Sénégal: vieux, riche, autocrate, Abdoulaye Wade s’accroche parce qu’il n’a pas le choix

La campagne présidentielle sénégalaise a débuté lundi 6 février. Validée par le Conseil constitutionnel, la candidature du président Wade a alimenté de vives tensions dans le pays. L’auteur Mody Niang, à l’origine d’une biographie sur le président sortant, se montre très critique sur les 12 années de pouvoir du dirigeant sénégalais.

Au pouvoir depuis 12 ans, le président Wade est en train de tromper les Sénégalais et la communauté internationale, notamment quand il affiche un certain attachement à la démocratie. Durant ses années en tant qu’opposant, tout comme celles qu’il a passées au pouvoir, il a toujours combattu, non pas pour la promotion d’une quelconque démocratie, mais pour accéder puis conserver le pouvoir.

Dotée d’une personnalité particulièrement complexe, instable et parfois insaisissable, le président Wade a toujours soufflé le chaud et le froid, au gré de ses intérêts du moment. Il s’est présenté successivement à quatre élections présidentielles (1978, 1983, 1988, 1993) et les a toutes perdues, sans jamais reconnaître les résultats officiellement proclamés et jetant sans état d’âme ses jeunes dans la rue.

Lors de son élection à la magistrature suprême au second tour d’un scrutin présidentiel historique, le 19 mars 2000, les Sénégalais ont alors commencé à découvrir un autre homme, ou plus exactement le même homme, mais qui avait réussi à dissimuler jusque là sa véritable nature au plus grand nombre. Doté d’une Constitution sur mesure qui lui attribuait tous les pouvoirs, bénéficiant d’un état de grâce rarement égalé, il allait rapidement montrer à ses compatriotes de quel bois il se chauffait réellement.
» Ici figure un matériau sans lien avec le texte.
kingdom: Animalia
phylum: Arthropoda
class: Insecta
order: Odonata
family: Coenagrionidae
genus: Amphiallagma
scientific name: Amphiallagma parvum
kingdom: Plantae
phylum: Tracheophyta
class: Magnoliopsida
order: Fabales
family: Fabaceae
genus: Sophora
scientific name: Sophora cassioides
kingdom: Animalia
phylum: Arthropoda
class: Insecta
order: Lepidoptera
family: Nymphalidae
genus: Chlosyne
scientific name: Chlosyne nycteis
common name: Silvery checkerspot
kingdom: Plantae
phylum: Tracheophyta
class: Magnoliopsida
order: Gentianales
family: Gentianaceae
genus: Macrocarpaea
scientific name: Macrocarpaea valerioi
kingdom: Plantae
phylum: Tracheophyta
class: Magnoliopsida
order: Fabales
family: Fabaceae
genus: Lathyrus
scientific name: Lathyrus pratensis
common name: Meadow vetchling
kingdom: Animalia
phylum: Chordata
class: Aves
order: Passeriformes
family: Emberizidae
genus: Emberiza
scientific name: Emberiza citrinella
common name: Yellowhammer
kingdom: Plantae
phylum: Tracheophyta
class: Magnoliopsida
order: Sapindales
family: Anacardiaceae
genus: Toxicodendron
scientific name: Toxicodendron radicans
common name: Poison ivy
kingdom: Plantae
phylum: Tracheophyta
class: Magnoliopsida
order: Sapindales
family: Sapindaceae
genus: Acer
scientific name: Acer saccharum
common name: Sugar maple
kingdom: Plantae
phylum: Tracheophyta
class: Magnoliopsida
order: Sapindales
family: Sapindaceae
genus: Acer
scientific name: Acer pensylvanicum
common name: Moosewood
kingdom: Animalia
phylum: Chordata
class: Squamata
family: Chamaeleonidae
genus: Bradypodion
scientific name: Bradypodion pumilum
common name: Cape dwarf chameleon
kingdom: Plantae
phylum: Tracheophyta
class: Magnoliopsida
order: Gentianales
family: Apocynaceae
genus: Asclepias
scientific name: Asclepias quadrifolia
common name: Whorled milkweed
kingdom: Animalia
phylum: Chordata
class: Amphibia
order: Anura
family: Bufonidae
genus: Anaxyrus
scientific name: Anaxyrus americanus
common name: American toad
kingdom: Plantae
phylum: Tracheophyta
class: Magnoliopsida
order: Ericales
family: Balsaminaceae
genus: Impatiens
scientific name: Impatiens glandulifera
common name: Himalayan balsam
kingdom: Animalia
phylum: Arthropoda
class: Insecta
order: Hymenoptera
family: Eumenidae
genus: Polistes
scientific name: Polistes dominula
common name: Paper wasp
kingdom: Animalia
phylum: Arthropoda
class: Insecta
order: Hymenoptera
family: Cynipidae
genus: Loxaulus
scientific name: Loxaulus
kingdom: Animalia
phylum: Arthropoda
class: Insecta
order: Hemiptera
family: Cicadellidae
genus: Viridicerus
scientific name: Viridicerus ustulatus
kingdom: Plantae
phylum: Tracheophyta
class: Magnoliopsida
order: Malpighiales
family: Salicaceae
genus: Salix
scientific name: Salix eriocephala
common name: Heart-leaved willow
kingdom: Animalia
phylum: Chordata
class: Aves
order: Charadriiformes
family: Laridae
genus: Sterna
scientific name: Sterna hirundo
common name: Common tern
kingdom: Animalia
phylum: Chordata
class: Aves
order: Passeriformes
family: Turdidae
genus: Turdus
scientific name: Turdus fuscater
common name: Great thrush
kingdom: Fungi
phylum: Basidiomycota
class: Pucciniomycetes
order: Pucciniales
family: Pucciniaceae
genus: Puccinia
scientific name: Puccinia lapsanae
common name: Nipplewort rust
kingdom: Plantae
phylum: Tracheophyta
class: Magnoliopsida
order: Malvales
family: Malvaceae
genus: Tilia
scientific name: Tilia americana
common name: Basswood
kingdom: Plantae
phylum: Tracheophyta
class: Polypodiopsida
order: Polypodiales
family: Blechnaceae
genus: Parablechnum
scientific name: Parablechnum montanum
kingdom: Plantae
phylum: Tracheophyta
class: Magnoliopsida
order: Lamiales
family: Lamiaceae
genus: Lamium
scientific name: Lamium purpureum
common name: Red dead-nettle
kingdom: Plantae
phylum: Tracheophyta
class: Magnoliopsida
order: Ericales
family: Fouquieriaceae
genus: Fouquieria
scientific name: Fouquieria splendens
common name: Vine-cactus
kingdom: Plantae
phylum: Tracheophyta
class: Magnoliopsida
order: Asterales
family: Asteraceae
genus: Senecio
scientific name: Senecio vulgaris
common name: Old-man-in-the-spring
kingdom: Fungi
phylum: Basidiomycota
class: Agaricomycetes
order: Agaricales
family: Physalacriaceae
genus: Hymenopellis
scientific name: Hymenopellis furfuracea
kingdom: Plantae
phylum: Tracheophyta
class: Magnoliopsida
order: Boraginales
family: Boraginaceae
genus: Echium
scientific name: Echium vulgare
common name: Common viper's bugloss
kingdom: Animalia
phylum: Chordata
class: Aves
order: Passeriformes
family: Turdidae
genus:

Une démocratie de façade ?

Il avait tout promis, tout et n’importe quoi. L’homme a effectivement à son compte des réalisations, mais celles-ci cachent une vaste escroquerie. Une fois son objectif atteint, il a vite dévoilé son vrai visage.

Il est, malgré les apparences, un autocrate qui raffole de louanges et particulièrement rétif à la critique. Il a divisé le Sénégal en deux camps qui se regardent en chiens de faïence : un qui le porte aux nues par ses tombereaux de louanges, et un autre animé par des hommes et des femmes qu’il considère comme des ennemis.

Aujourd’hui, une vingtaine de titres de livres d’auteurs considérés comme des « mal-pensants » sont carrément bannis des frontières nationales pendant que, de nombreux autres qui l’encensent, bénéficient de couverture tapageuse de la part des médias dits de service public. On peut aussi évoquer son appartenance confrérique fortement affichée, comme contraire à la laïcité et à la démocratie.

Avec une gestion des affaires publiques aussi désastreuse et jalonnée de scandales gravissimes, des réalisations coûteuses dont les soubassements sont plus politiciens, plus électoralistes que tournés vers l’intérêt des populations, une démocratie de façade qui cache mal des actes et des choix d’un homme ayant affiché publiquement sa préférence « pour un despotisme éclairé », la validation de cette candidature controversée, singulière et inédite à l’âge de 88 ans, tout cela a conduit aux événements malheureux qui secouent notre pays depuis plusieurs mois et dont nul ne peut prévoir les conséquences.

Malgré toutes les pressions, de l’intérieur comme de l’extérieur, le vieil homme s’accrochera à cette candidature jusqu’à son dernier souffle. Il a d’ailleurs commencé sa campagne électorale avant la lettre et clame partout qu’il va gagner l’élection présidentielle dès le premier tour. Tout indique – notamment son âge et les nombreuses casseroles qu’il traîne – qu’il arrivera difficilement à relever un défi aussi titanesque. L’homme n’a cependant pas le choix : il craint comme la peste de devoir un jour quitter le pouvoir et de rendre compte de ses nombreux forfaits. Il faut s’attendre donc à ce qu’il mette tout en œuvre pour arriver à sa fin, quitte à installer le Sénégal dans le chaos.

L’opposition ne se laissera sûrement pas faire, elle qui lui conteste vigoureusement sa candidature. La campagne électorale qui s’ouvre ce dimanche 5 février 2012 et l’issue du scrutin du 26 février 2012 sont grosses d’incertitudes. Il n’est pas exclu que, demain, notre pays soit confronté à des soubresauts qui risquent de plomber son avenir pour de nombreuses années. La seule lueur d’espoir qui pourrait nous épargner ce péril, ce serait que notre vieux politicien comprenne, qu’à 88 ans bien sonnés, son avenir est derrière lui et renonce à sa candidature.

Il est malheureusement illusoire d’attendre un tel sacrifice de l’homme qui ne s’imagine pas qu’il existe, pour lui sa famille nucléaire, une vie en dehors du pouvoir. Poussé par les minables courtisans de sa senzala, Il croit encore fermement qu’il est indispensable au Sénégal et, qu’avec son immense fortune, il pourrait se faire réélire pour un nouveau mandat de sept ans, dont il n’exercerait qu’au plus les deux premiers. Son fils, qu’il s’emploierait à mettre en selle, terminerait les cinq années restantes.